Framework for accelerated ttH(bb) array analysis on flat centrally produced nanoAOD samples applying object and event selection as well as pileup, lepton and btagging reweighting directly on a GPU! Or, if you don't have a GPU, no big deal, the same code works on the CPU too, just somewhat slower! No batch jobs or servers required!
Requirements:
- python 3
- uproot
- awkward-array
- numba
- coffea tools (fermilab analysis tools)
Optional for CUDA acceleration:
- cupy
- cudatoolkit
git clone [email protected]:chreissel/hepaccelerate.git
cd hepaccelerate
The framework needs a list of files to process. These files can be either local files or files accessible via xrootd. Note reading files via xrootd will be much slower than caching local files, so if you are running the analysis you might consider copying the files to your own cluster using phedex.
#prepare a list of files to read
#replace /nvmedata with your local location of ROOT files
find /nvmedata/store/mc/RunIIFall17NanoAOD/ttHTobb_M125_TuneCP5_13TeV-powheg-pythia8*/NANOAODSIM -name "*.root > filelist.txt
In order to process the analysis, simply run:
#Run the test analysis
PYTHONPATH=hepaccelerate:coffea:. python3 run_analysis.py --filelist filelist.txt --sample ttHTobb_M125_TuneCP5_13TeV-powheg-pythia8
#output will be stored in this json
cat out_ttHTobb_M125_TuneCP5_13TeV-powheg-pythia8.json
This script loads the ROOT files, prepares local caches from the branches you read and processes the data. The output file contains the weighted histograms.
#second time around, you can load the data from the cache, which is much faster
PYTHONPATH=hepaccelerate:coffea:. python3 run_analysis.py --filelist filelist.txt --sample ttHTobb_M125_TuneCP5_13TeV-powheg-pythia8 --from-cache
#use CUDA for array processing on a GPU!
PYTHONPATH=hepaccelerate:coffea:. python3 run_analysis.py --filelist filelist.txt --sample ttHTobb_M125_TuneCP5_13TeV-powheg-pythia8 --from-cache --use-cuda
Object definitions, event selection cuts and files needed for scale factor calculations can be found in definitions_analysis.py
.
python counts.py --filelist filelist.txt
Running this script gives the total weighted sum of generated events for all files defined in filelist.txt
. After changing the filelist, update the weighted sum of generated events in definitions_analysis.py
.
Looking for the functions used for analysing the datasets?

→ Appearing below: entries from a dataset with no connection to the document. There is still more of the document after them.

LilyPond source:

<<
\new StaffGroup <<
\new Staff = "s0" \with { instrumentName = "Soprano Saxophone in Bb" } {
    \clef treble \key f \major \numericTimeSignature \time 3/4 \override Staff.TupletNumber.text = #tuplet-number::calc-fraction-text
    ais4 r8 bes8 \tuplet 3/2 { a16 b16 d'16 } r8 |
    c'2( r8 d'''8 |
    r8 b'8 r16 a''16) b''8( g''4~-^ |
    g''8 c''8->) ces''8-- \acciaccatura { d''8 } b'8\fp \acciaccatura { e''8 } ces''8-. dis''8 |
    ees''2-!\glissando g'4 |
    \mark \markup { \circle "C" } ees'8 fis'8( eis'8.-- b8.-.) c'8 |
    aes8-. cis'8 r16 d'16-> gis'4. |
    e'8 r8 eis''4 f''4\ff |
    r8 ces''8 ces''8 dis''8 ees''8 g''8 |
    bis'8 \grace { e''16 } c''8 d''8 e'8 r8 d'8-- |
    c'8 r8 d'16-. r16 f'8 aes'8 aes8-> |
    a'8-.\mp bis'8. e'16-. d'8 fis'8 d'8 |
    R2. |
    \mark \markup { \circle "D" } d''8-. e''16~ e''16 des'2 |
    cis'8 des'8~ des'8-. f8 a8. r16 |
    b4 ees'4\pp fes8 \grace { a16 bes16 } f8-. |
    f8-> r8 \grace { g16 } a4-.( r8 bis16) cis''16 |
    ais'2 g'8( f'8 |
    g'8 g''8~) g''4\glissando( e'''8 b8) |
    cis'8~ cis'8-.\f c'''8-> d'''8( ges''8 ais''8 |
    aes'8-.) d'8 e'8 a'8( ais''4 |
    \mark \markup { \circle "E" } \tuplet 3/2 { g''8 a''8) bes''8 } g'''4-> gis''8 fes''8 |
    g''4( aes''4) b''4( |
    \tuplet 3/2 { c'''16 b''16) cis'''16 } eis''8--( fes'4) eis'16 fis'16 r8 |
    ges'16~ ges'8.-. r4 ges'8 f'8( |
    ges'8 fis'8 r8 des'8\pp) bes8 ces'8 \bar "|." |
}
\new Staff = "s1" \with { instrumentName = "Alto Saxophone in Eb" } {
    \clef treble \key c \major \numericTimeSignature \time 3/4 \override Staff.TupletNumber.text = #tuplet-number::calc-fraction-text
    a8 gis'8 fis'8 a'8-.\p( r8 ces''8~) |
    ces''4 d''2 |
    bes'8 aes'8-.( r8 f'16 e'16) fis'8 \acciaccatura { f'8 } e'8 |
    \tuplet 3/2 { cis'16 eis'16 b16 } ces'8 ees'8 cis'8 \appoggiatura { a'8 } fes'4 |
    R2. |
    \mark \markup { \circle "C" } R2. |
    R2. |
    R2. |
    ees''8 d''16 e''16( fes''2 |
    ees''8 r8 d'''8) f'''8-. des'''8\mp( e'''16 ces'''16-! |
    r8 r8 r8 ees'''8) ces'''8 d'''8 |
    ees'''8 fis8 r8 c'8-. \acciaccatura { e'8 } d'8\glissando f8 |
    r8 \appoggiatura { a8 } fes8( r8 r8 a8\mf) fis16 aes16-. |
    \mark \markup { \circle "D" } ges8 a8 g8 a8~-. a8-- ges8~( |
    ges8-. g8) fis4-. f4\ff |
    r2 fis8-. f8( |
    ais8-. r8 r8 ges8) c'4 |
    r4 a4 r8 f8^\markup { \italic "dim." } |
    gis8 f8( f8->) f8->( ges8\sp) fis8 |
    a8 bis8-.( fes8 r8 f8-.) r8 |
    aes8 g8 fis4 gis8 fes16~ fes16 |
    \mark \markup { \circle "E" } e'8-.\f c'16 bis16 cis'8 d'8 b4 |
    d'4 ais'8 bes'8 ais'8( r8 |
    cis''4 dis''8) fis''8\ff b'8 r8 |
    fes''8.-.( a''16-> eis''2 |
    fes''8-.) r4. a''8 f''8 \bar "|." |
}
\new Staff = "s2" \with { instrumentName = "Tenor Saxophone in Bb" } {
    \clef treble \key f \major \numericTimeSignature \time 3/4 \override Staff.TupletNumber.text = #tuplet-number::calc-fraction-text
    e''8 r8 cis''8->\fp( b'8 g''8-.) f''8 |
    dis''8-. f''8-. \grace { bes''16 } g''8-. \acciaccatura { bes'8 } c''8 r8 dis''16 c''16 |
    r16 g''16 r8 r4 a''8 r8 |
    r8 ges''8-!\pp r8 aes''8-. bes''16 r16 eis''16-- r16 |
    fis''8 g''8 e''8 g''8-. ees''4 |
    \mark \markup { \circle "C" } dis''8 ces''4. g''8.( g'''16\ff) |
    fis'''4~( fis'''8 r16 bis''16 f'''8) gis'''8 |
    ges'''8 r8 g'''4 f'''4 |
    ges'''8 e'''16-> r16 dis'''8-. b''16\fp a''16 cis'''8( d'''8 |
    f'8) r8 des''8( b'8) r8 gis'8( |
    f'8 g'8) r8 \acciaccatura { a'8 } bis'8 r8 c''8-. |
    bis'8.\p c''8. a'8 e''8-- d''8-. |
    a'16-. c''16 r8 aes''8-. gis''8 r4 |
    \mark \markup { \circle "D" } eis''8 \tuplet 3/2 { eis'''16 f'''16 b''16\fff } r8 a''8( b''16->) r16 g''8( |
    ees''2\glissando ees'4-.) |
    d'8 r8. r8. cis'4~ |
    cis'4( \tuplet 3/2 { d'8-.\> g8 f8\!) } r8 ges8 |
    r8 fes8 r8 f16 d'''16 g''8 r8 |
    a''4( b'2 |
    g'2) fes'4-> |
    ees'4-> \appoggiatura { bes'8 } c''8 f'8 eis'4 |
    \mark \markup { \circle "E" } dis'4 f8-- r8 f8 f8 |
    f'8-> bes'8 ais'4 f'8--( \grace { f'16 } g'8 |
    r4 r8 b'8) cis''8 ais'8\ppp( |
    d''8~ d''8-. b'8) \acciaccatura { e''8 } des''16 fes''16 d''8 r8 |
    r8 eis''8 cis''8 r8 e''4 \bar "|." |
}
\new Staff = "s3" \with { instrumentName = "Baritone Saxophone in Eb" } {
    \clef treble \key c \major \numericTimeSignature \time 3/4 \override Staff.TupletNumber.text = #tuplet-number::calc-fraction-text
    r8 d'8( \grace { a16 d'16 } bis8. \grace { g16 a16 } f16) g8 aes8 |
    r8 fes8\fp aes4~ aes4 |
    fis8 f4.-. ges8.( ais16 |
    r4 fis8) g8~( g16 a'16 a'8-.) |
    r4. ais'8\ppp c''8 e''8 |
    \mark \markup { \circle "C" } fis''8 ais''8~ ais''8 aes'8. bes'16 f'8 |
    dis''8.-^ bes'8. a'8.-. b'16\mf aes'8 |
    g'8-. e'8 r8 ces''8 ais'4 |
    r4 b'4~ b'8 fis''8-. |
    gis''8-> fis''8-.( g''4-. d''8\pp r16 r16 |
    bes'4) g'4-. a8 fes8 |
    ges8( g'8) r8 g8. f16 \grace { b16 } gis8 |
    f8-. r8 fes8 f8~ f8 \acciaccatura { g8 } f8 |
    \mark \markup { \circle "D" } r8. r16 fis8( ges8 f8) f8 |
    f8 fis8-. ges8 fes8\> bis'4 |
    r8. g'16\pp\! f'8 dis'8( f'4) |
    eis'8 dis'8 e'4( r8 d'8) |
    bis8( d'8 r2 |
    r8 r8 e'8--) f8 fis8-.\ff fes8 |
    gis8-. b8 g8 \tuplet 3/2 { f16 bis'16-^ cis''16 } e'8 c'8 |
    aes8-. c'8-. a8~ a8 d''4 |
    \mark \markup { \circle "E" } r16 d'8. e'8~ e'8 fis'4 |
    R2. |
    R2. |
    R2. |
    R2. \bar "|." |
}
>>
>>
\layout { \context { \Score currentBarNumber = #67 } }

All important, analysis specific functions are defined in lib_analysis.py
.
The scripts submit_cpu.sh
and submit_gpu.sh
in their current form submit one slurm job per sample. To use them, log in to the correct node (ssh t3ui07
for cpu, ssh t3login
for gpu), activate the correct environment:
export PATH=/work/creissel/anaconda3/bin:$PATH
source activate hepaccelerate_cpu
OR
source activate hepaccelerate_gpu
and simply source the submit
script. The arguments passed to run_analysis.py
are defined in c(g)pu_job.sh
.
On your local machine run
ssh -f [email protected] -L 8008:localhost:8008 -N
Then log in to tier3 and run
jupyter notebook --no-browser --port=8008
You will get a URL with a token to copy-paste into your browser. Done.